ACTION ITEM -> The word "center" marks the lines to copy; find all of them in the entries below.

Segment Start: SUPPLIED DATA

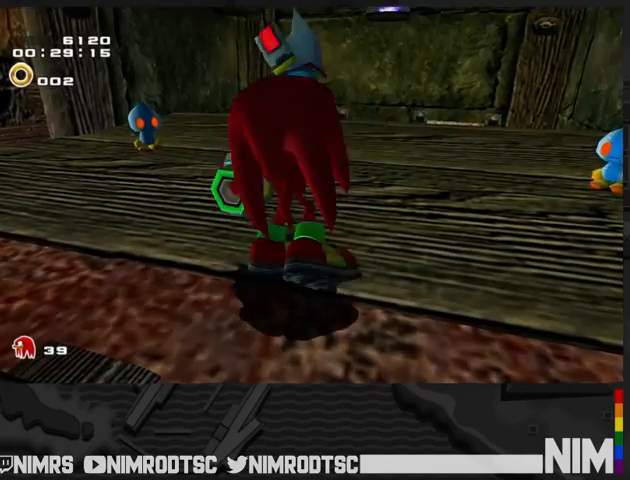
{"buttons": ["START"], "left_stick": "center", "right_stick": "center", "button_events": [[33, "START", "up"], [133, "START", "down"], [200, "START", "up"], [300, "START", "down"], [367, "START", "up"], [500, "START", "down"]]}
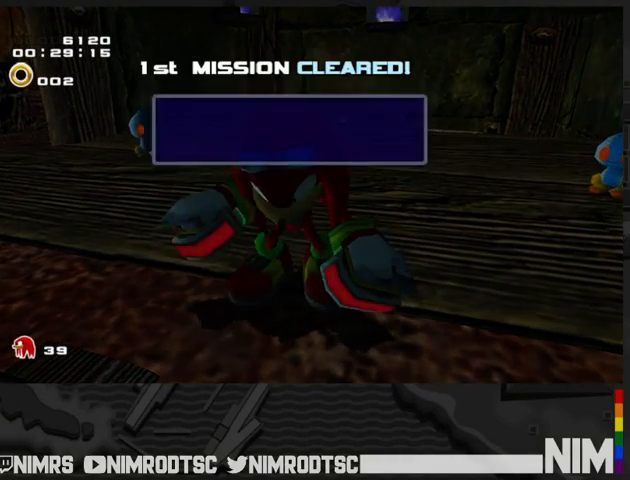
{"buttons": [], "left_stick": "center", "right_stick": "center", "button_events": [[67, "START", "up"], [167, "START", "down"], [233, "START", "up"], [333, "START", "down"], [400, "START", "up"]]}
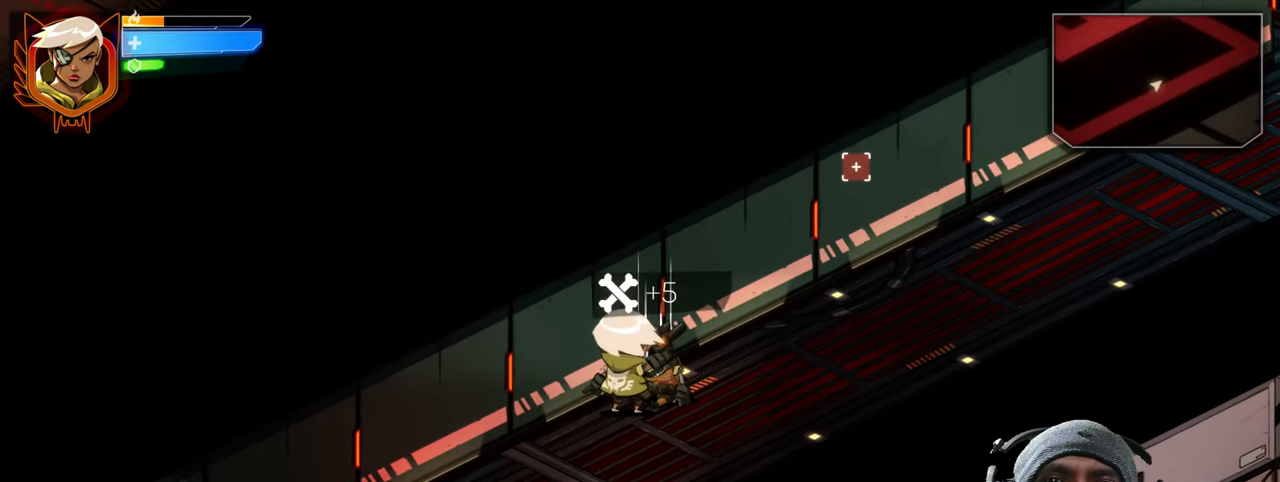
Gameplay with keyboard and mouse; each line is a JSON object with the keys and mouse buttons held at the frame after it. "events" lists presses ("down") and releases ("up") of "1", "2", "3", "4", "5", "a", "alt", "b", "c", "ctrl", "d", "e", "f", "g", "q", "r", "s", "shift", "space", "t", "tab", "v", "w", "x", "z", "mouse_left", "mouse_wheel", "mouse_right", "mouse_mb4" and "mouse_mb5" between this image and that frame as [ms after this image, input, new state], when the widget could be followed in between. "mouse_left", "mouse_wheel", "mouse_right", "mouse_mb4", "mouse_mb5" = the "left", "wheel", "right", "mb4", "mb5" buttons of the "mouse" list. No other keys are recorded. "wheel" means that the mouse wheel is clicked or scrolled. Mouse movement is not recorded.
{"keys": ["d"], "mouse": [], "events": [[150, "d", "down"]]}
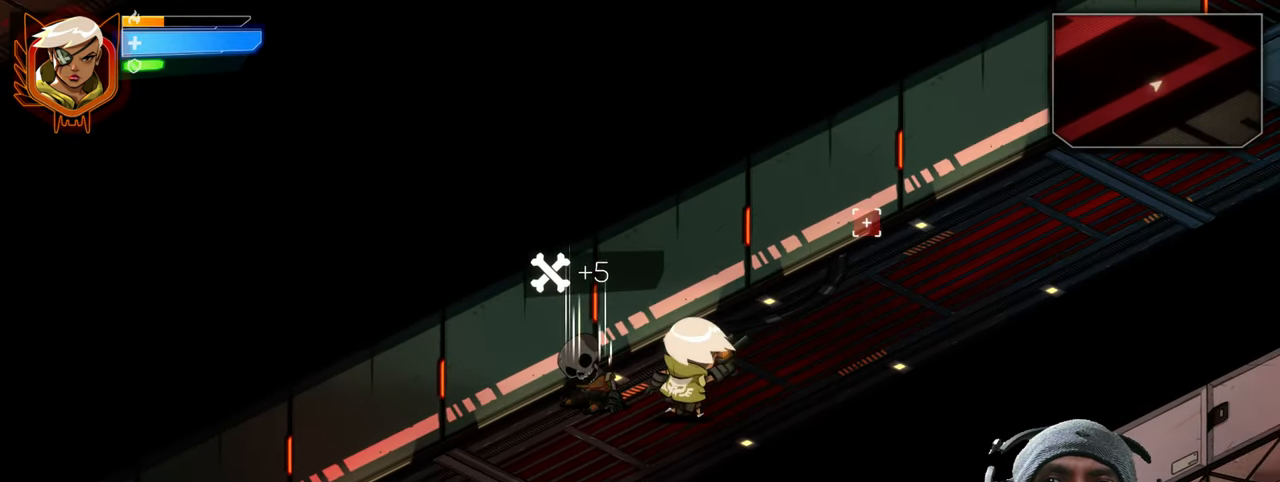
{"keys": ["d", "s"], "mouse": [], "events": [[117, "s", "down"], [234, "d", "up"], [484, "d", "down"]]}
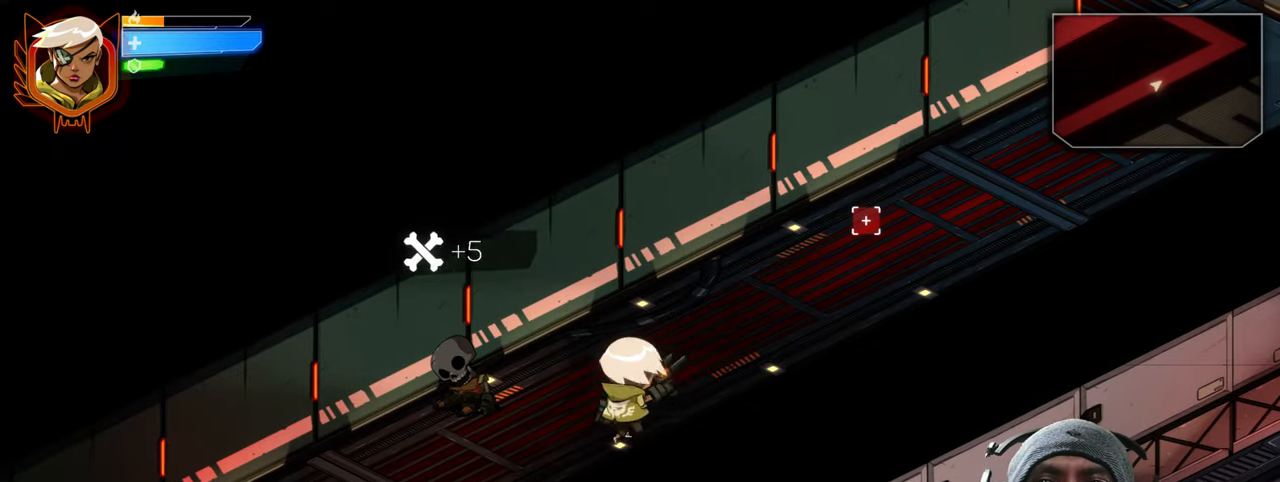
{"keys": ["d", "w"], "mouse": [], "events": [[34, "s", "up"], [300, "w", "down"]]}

Segment End: SUPPLIED DATA
Segment Start: SUPPLIED DATA

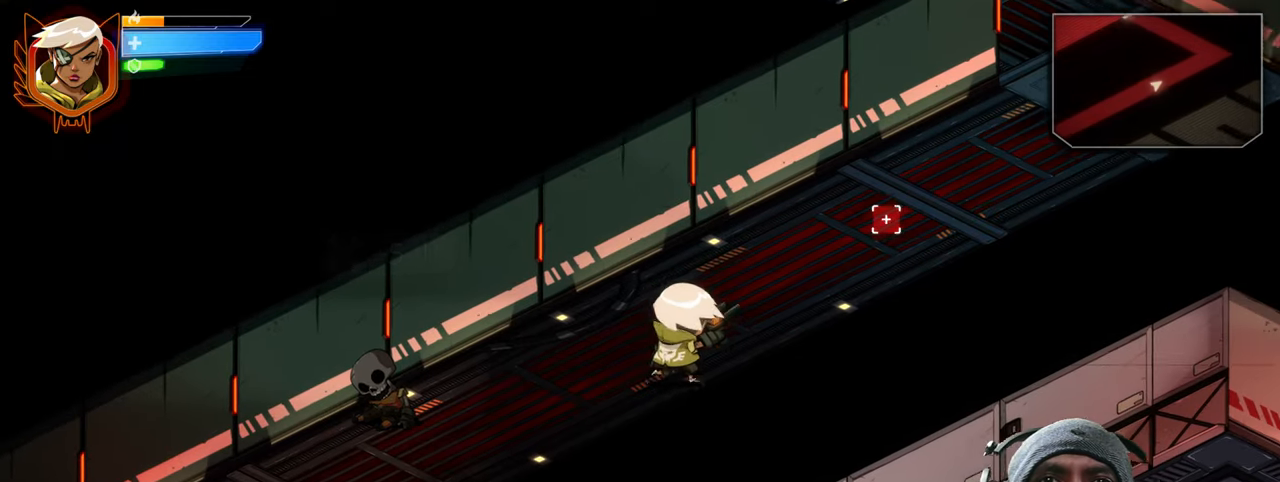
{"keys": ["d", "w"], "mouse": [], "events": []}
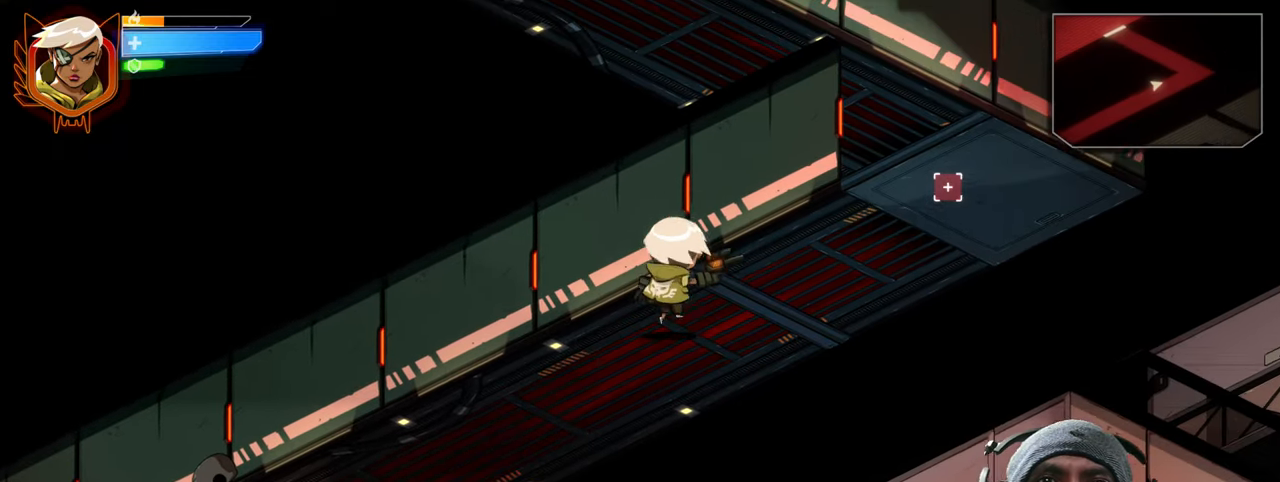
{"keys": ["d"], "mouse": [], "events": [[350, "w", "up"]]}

Segment End: SUPPLIED DATA

RESULT OF THIS TASK ->
{"buttons": ["START"], "left_stick": "center", "right_stick": "center", "button_events": [[33, "START", "up"], [133, "START", "down"], [200, "START", "up"], [300, "START", "down"], [367, "START", "up"], [500, "START", "down"]]}
{"buttons": [], "left_stick": "center", "right_stick": "center", "button_events": [[67, "START", "up"], [167, "START", "down"], [233, "START", "up"], [333, "START", "down"], [400, "START", "up"]]}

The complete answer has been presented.